START GIVEN DATA

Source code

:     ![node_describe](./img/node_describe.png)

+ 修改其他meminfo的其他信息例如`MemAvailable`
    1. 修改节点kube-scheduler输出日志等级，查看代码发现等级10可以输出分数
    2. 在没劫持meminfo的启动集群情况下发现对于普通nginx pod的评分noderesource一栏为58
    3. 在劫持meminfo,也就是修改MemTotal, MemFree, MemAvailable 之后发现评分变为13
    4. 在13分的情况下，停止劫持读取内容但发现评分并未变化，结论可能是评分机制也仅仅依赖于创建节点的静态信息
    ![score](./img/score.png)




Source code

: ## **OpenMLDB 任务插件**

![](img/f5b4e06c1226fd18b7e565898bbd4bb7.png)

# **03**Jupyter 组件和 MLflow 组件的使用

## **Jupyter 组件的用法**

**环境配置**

END GIVEN DATA
START GIVEN DATA

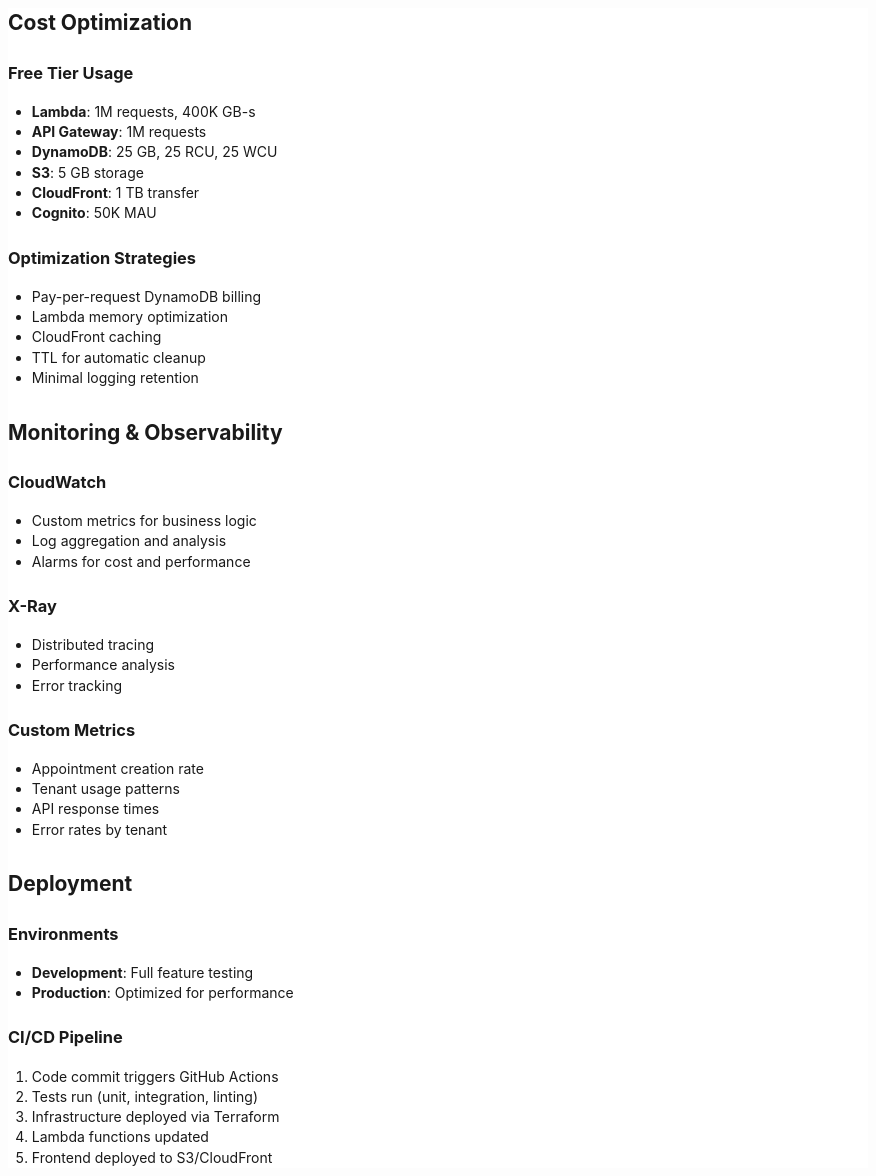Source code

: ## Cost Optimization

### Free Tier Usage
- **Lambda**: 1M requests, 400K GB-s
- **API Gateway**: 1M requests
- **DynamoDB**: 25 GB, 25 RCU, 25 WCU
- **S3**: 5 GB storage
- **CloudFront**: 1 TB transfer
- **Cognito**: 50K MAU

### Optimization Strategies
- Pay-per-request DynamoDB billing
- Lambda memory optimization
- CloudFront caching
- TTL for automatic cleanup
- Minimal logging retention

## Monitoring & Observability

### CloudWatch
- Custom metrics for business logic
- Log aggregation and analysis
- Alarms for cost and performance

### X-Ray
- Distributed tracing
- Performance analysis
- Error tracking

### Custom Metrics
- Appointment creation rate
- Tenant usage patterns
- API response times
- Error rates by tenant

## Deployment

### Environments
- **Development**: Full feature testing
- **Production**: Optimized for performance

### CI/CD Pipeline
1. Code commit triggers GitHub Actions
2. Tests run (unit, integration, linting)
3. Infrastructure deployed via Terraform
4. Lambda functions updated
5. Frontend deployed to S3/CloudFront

END GIVEN DATA

▸ TO DO: Repeat, word for word, the lines above between the line holding "- **API Gateway**: 1M requests" and the line holding "- Minimal logging retention", inclusive; omit everything else.

▸ THE ANSWER:
- **API Gateway**: 1M requests
- **DynamoDB**: 25 GB, 25 RCU, 25 WCU
- **S3**: 5 GB storage
- **CloudFront**: 1 TB transfer
- **Cognito**: 50K MAU

### Optimization Strategies
- Pay-per-request DynamoDB billing
- Lambda memory optimization
- CloudFront caching
- TTL for automatic cleanup
- Minimal logging retention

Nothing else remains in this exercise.